Club Member Danny Jent reflects on his BJCP Tasting Exam experience.
Danny Jent wrote the following to describe his experience when taking the BJCP exam in November. He hopes that his reflections will be helpful to those preparing to take the exam themselves.
I write this just nearly 48 hours after sitting for the BJCP exam in St. Louis, and thought I’d take some time to share my thoughts and experience for those either preparing or even kicking around the idea of sitting for the exam. First off, let me disclose that I feel really good in regards to how I did on the exam. That’s not necessarily because I feel like I nailed the scoring relative to the proctor judges, or picked out all the potential flaws in the sample beers; I simply made a plan of how I wanted to approach the tasting exam, and I felt like I was able to execute the process I created as well as could have hoped for.
One thing about the tasting exam that I believe gets overlooked far too much, is that what you say in comparison to the Proctor judges only really accounts for about 20% of your overall score. Passing the BJCP exam has more to do with the depth of how well you can convey what it is YOU are tasting in a beer and how well you complete the scoresheet itself, than necessarily if you can “give the right answer(s).” With that in mind, I built a simple framework to consistently complete my scoresheets in a way that I feel gives me a good opportunity to pass. (In case you were unaware, you don’t get the results for the exam for 3-6 months unfortunately; but fingers crossed). My main focus, as you might guess, was on the Aroma & Flavor sections. In completing each of these I made a point to state whether Malt aroma/flavor as a whole was low/med/high, and then list the aroma/flavor descriptors I felt were appropriate while also categorizing them as low/med/high. So for example, in the flavor section of the English Porter that was part of our flight, I wrote, “Moderately intense malt flavor with medium-high notes of caramel, molasses, and toffee; likewise, low notes of coffee and a lightly roasted character are present towards the backend of the palate.” Regardless of what the style guide for English Porter says, this is what I thought I tasted in the sample provided; and I followed this same approach in describing hop flavor & aroma, as well as esters, phenolics, and any other noticeable aromatics, flavors, or potential flaws. Additionally, I made a point to try and remain mostly objective in the first four sections of the scoresheet, and reserve any comments on how it did or did not fit style in the overall remarks.

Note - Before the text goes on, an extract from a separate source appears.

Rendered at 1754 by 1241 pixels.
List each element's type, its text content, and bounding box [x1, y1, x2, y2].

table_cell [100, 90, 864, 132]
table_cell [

I think too often we get wrapped up in feeling like we need to know every detail about the categories and subcategories the BJCP spells out in their guidelines; when in all actuality the judging process is much easier and natural when you focus on what YOU’RE tasting, and not necessarily what you think you are supposed to be tasting. As the proctor for the exam in St. Louis said before we started, there’s no reason to stress about this, because at the end of the day it’s still just beer; and why would you stress about having a beer?
In that regard, I actually really enjoyed the experience of the exam itself. I forgot how much I detest handwriting anything of length, but the flight the proctor pulled for us made up for it well enough and included: Kolsch, American Pale Ale, English Porter, American Brown Ale, Belgian Golden Strong, and an American Barleywine. Personally, I was slightly concerned about finishing each sheet in the allotted 15mins; but I found that by coming up with the process I mentioned above and working at following that process consistently, I actually ended up having about 2 mins to spare to make sure I’d checked the boxes on the bottom and side of each sheet (you lose points if you don’t, just FYI).

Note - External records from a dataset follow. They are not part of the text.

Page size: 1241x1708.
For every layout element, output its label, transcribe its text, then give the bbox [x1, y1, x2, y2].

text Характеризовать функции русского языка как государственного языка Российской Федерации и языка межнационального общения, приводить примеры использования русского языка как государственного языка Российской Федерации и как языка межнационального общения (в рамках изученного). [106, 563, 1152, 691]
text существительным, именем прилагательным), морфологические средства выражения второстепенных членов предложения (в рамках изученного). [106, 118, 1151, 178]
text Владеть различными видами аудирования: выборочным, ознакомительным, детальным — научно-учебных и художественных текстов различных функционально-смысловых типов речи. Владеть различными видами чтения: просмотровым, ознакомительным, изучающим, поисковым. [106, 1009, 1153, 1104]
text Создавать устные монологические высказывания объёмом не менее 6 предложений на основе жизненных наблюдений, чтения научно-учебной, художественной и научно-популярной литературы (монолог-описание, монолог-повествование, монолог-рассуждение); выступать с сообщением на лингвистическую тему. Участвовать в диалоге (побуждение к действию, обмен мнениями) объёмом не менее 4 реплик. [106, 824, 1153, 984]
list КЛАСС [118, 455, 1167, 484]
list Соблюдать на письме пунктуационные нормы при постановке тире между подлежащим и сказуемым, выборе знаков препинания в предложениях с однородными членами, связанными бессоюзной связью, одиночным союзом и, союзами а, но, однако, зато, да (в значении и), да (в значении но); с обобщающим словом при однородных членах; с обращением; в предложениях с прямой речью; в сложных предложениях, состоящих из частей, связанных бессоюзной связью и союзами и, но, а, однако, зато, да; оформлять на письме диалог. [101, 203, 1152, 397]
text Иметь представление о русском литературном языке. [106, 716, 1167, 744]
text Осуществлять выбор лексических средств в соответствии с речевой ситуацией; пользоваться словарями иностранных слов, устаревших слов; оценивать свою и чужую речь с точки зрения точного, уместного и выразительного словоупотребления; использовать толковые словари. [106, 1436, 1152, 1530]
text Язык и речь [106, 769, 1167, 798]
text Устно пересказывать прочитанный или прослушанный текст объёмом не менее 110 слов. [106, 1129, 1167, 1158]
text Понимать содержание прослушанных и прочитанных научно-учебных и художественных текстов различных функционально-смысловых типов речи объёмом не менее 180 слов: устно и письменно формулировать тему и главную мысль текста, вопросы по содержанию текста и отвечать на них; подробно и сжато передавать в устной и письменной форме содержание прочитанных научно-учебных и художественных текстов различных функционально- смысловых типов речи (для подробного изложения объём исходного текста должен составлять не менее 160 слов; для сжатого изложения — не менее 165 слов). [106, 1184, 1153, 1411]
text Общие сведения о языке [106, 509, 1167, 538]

As I mentioned previously, I don’t know for sure that I passed the exam. Once all your paperwork’s collected, the proctors do go through each beer revealing what they scored it and any major flaws, etc. they noted; but again, this part only accounts for a small portion of your total score. At the end of the day, I feel good about what I said about each beer, and personally I think I did so in enough detail/completeness to pass and become certified. If not, that’s fine too. At the end of the day it’s still just beer. I say all this not to pat myself on the back or anything, but more to hopefully dispel reasons or fears of why people tend to avoid the BJCP in general. In my experience, it’s like everything else in this hobby. If you develop and hone your process, and get enough practice in to gain some experience; it’s really nothing more than another day enjoying a few samples of beer.